- Given passage -
• • • • •

- Bolibhadra Union Location of Bolibhadra in Bangladesh
- Coordinates: 24°42′16″N 90°00′21″E﻿ / ﻿24.70442006°N 90.00583649°E
- Country: Bangladesh
- Division: Dhaka Division
- District: Tangail District
- Upazila: Dhanbari Upazila
- Established: 1984

Government
- • Type: Union Council
- • Chairman: Md Suruzzaman Montu (Bangladesh Awami League)

Area
- • Total: 11.22 km^{2} (4.33 sq mi)
- Elevation: 25 m (82 ft)

Population (2011)
- • Total: 13,898
- • Density: 1,239/km^{2} (3,208/sq mi)
- Time zone: UTC+6 (BST)
- Postal code: 1997
- Website: http://bolibodrowup.tangail.gov.bd/

= Bolibhadra Union =

Bolibhadra Union (বলিভদ্র ইউনিয়ন) is a union of Dhanbari Upazila, Tangail District, Bangladesh. It is situated 64 km north of Tangail.

==Demographics==
According to the 2011 Bangladesh census, Bolibhadra Union had 3,550 households and a population of 13,898. The literacy rate (age 7 and over) was 44.2% (male: 46.3%, female: 42.2%).

• • • • •

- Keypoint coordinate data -
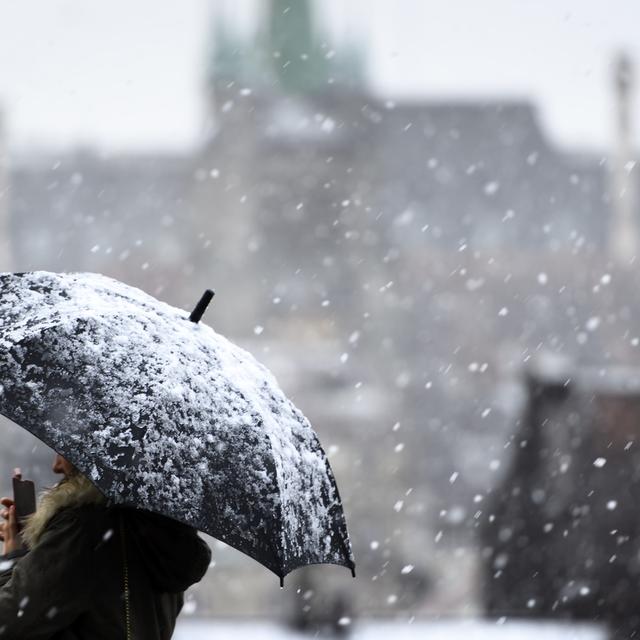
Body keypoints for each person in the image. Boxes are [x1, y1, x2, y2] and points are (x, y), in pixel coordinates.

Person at [0, 453, 211, 639]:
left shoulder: (84, 529)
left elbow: (8, 624)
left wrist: (15, 556)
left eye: (64, 454)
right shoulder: (164, 534)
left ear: (97, 456)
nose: (56, 466)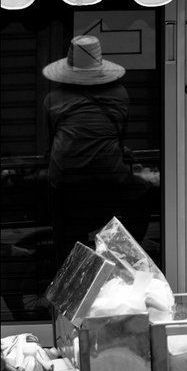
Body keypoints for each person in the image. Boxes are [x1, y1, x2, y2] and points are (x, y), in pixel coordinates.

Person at [42, 35, 156, 263]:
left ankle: (72, 268)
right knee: (143, 193)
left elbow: (51, 140)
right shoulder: (120, 95)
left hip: (66, 182)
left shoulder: (53, 99)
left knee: (65, 230)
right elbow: (118, 134)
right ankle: (119, 255)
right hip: (110, 180)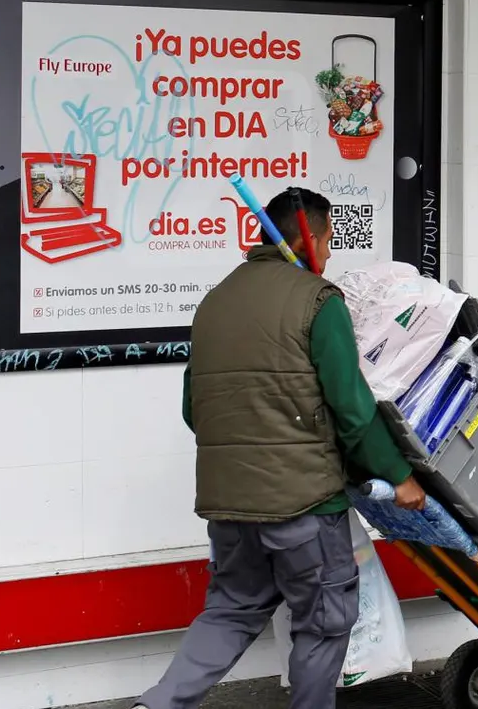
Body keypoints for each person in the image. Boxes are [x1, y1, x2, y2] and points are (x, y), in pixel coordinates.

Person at [135, 188, 428, 709]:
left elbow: (192, 408)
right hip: (303, 506)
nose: (332, 253)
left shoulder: (215, 301)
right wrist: (397, 474)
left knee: (230, 609)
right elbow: (352, 408)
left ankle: (158, 704)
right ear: (310, 238)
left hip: (228, 505)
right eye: (330, 241)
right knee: (323, 620)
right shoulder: (318, 300)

• • • • •

- Parts of the exercise -
(a) According to the Bolibhadra Union text, what is the basis for the population figure of 13,898? Answer in one to three sentences.
(b) Repeat the part of the Bolibhadra Union text starting with "- • Total: 13,898" and going on through "46.3%, female: 42.2%).".

- Solutions to the problems -
(a) The figure of 13,898 comes from the 2011 Bangladesh census. That census also recorded 3,550 households in Bolibhadra Union.

(b)
- • Total: 13,898
- • Density: 1,239/km^{2} (3,208/sq mi)
- Time zone: UTC+6 (BST)
- Postal code: 1997
- Website: http://bolibodrowup.tangail.gov.bd/

= Bolibhadra Union =

Bolibhadra Union (বলিভদ্র ইউনিয়ন) is a union of Dhanbari Upazila, Tangail District, Bangladesh. It is situated 64 km north of Tangail.

==Demographics==
According to the 2011 Bangladesh census, Bolibhadra Union had 3,550 households and a population of 13,898. The literacy rate (age 7 and over) was 44.2% (male: 46.3%, female: 42.2%).